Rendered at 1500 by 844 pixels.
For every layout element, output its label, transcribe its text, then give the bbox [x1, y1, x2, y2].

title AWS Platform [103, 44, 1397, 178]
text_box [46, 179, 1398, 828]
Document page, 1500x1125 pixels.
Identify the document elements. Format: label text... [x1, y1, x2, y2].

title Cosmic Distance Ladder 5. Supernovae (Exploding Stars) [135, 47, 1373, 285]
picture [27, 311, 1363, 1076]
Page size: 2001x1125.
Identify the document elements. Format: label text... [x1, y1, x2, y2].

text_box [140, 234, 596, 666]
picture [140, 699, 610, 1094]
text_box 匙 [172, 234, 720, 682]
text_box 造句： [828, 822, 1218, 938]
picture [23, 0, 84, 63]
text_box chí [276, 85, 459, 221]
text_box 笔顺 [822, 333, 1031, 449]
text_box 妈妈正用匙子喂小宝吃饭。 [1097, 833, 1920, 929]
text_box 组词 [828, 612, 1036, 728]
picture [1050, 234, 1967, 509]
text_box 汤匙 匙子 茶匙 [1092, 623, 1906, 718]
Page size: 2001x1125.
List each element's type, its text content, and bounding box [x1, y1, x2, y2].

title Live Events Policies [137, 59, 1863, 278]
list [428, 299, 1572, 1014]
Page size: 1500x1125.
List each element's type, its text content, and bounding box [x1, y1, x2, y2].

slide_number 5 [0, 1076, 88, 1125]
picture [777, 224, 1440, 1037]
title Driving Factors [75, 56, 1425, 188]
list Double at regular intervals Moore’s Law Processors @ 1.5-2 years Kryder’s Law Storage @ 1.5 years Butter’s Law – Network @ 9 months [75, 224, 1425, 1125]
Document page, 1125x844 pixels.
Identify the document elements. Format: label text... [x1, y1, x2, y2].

========================

WHAT IS BEING ASKED
Your response should be the exact lines running from the one with "Document page, 1125x844 pixels." to the final line of the material above.

RESPONSE TO THIS EXERCISE
Document page, 1125x844 pixels.
Identify the document elements. Format: label text... [x1, y1, x2, y2].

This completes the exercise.